Au début de 1930 Mataji demanda à Bholanath de pratiquer la sâdhanâ à Siddheshwari. Atul ou quelqu'autre jeune brahmavharî passait la nuit avec lui. Sinon il était pratiquement seul. Comme à Tarapith, il parvint à une profonde concentration et restait assis pendant des heures dans la même posture.
C'est Bholanath qui planta le panchavati de Ramna. Un panchavati consiste généralement en un bosquet de cinq arbres, banyan, pipul, âmaloki, ashoka et bela. On le considère comme un lieu propice à la méditation et à la sâdhanâ. Bholanath avait reçu intérieurement les mantras nécessaires pour planter chacun des cinq arbres et se trouvait dans un état extatique au moment des cérémonies. Quand on déballa les jeunes plants, on s'aperçut que l'ashoka n'avait pas de motte de terre autour des racines. Quelqu'un remarqua: « Il ne reprendra sûrement pas. » A ces mots, Bholanath dit avec force : « Si, il reprendra ; il ne peut pas mourir. » Quelques jours plus tard, l'arbuste était complètement fané. Kamalakanta, dont la témérité lui valut souvent des réprimandes de Bholanath, le déracina et le jeta. Quand Bholanath revint à Ramna, il fut furieux de trouver son arbre déraciné. Il le remit en place en disant : « Il ne peut pas mourir ! ». Mataji se promena peu de temps après aux abords du panchavati. Elle dit : « Faites donc ceci : apportez un autre arbuste et plantez-le à côté de celui-là. » Aussi étrange que cela puisse paraître, ce traitement inédit redonna vie au premier arbuste et en quelques jours les deux ashokas se mirent à pousser.
En 1930 on célébra l'anniversaire de Mataji à Ramna et la pûjâ eut lieu au panchavatî.

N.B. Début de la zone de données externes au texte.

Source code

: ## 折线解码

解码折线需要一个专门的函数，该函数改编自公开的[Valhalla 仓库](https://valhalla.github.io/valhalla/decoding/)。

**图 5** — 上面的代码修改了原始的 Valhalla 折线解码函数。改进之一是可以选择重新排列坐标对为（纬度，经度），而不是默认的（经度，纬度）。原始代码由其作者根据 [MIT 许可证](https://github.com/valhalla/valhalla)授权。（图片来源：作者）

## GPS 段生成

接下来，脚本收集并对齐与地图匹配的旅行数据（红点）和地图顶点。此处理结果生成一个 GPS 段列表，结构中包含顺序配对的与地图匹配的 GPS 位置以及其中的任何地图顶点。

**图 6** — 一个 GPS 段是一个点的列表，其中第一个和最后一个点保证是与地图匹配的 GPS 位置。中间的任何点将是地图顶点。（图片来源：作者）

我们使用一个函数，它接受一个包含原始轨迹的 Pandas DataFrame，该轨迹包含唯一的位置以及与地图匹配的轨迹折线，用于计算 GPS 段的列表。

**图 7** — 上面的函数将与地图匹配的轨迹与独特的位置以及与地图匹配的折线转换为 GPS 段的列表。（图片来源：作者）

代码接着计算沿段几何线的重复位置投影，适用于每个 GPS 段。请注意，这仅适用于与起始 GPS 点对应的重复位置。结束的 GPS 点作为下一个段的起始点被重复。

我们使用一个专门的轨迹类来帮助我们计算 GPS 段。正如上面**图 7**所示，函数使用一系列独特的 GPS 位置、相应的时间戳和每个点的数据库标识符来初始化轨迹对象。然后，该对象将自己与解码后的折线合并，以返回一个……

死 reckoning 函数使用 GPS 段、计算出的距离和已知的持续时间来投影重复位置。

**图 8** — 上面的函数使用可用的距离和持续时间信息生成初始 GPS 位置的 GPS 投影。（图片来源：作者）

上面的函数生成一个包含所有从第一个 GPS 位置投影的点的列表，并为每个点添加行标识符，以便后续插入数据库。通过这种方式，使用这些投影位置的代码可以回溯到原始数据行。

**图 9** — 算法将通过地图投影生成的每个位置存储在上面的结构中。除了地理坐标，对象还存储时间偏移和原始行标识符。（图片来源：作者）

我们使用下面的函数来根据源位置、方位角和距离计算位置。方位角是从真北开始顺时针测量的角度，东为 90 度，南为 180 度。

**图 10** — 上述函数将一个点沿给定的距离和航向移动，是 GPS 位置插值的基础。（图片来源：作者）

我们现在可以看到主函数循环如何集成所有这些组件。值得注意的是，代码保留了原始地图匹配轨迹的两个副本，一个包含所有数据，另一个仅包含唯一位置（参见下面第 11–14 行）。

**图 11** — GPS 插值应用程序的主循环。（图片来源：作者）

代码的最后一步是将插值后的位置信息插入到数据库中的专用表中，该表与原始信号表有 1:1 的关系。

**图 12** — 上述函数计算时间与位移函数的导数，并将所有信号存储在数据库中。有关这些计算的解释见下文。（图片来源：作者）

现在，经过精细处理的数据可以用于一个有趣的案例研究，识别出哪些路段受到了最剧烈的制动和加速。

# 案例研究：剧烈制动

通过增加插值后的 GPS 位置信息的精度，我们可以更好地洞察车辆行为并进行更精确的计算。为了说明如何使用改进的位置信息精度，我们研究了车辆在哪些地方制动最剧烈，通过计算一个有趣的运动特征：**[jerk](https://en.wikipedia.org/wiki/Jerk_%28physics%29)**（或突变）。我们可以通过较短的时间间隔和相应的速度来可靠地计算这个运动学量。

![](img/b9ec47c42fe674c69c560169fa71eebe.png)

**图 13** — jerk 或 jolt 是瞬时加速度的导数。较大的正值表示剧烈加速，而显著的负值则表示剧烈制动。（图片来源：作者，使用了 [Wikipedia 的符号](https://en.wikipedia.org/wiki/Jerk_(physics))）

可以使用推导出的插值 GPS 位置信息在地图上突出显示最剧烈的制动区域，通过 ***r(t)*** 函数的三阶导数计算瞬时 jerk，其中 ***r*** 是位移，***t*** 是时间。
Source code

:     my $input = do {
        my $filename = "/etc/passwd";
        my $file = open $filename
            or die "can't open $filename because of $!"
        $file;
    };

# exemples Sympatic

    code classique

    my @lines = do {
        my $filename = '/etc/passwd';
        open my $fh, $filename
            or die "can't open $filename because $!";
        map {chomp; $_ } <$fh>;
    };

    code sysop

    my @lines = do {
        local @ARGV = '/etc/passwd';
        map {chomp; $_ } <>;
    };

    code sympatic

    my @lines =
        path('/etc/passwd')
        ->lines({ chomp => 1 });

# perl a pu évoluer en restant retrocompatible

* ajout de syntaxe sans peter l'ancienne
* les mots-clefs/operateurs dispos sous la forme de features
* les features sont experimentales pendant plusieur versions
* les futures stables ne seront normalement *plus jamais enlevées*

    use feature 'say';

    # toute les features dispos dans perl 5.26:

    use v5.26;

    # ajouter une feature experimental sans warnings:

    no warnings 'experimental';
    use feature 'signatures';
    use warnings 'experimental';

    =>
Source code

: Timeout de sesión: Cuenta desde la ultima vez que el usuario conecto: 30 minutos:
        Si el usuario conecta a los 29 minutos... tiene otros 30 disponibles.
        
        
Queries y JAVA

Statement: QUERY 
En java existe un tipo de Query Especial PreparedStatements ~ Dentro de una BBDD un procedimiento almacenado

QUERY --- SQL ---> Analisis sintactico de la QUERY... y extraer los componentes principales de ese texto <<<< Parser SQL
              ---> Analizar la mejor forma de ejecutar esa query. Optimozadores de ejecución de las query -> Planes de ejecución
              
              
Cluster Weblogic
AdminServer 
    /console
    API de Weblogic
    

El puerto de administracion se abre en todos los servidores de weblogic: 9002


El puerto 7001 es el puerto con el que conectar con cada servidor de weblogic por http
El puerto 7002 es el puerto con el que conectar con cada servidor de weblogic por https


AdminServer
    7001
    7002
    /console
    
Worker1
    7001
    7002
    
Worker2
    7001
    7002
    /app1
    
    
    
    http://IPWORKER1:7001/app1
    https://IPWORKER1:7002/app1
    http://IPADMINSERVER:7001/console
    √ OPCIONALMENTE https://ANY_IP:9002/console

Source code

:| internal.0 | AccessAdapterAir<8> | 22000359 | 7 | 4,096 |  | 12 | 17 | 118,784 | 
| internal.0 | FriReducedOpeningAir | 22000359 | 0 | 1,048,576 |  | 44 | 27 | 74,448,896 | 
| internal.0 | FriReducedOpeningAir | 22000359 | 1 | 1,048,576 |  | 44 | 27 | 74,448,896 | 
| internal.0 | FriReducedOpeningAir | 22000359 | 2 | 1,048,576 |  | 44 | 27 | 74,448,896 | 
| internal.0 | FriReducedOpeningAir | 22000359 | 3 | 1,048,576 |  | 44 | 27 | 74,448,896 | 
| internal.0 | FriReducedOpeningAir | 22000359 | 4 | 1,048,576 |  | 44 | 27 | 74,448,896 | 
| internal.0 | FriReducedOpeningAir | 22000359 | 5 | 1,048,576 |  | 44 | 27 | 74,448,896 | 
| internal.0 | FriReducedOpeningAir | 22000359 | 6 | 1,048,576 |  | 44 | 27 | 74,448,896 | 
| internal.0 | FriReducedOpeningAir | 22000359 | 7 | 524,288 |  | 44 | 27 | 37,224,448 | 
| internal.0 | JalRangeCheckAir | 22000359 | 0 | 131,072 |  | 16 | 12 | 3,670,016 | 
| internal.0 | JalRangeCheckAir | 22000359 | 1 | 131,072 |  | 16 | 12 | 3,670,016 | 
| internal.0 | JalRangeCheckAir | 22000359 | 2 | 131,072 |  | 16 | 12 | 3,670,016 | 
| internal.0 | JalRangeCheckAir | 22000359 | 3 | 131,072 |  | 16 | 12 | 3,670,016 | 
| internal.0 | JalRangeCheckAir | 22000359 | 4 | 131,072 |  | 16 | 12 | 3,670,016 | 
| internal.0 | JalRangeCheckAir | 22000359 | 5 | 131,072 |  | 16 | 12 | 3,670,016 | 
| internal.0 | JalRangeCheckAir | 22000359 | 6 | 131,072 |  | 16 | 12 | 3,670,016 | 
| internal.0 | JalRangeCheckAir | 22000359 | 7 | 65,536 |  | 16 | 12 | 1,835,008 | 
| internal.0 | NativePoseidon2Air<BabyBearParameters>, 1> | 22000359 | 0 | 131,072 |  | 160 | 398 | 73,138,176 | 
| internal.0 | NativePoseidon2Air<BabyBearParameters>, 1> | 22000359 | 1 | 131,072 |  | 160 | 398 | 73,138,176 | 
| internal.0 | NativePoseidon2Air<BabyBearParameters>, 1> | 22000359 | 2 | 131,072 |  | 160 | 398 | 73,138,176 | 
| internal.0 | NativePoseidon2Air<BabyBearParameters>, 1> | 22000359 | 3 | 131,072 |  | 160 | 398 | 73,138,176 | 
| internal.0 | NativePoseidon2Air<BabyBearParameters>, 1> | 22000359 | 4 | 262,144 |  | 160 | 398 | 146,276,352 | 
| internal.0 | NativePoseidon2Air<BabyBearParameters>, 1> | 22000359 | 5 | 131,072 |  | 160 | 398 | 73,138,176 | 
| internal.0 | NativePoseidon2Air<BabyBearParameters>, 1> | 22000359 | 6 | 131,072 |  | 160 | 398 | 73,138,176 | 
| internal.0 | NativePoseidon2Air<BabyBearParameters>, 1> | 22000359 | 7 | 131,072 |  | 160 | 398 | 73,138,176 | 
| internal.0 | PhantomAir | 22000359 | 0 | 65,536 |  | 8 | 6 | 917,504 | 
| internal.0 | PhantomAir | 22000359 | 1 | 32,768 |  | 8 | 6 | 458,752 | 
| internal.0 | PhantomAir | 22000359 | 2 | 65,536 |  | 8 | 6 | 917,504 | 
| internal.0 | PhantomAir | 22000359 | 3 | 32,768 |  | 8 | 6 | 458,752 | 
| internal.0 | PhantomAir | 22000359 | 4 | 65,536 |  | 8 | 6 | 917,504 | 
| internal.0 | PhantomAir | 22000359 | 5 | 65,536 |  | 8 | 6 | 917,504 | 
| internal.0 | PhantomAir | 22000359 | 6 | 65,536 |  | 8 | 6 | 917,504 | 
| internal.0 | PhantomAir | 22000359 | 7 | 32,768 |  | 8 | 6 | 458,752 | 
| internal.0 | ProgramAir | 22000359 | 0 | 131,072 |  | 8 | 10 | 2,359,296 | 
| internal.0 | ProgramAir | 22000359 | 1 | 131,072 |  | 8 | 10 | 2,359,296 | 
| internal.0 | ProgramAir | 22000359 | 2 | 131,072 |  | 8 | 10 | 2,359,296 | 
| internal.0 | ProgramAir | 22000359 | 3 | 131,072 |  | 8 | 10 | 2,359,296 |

Peu de temps après Mataji dit un jour : « J'entends des pleurs monter de toutes les maisons. » Cette prophétie se réalisa bientôt : les révoltes communales de juin 1930 amenèrent le règne de la terreur. La ville fut soumise au couvre-feu et personne n'osait plus sortir. Seul Bhâiji venait chaque jour à l'ashram comme d'habitude.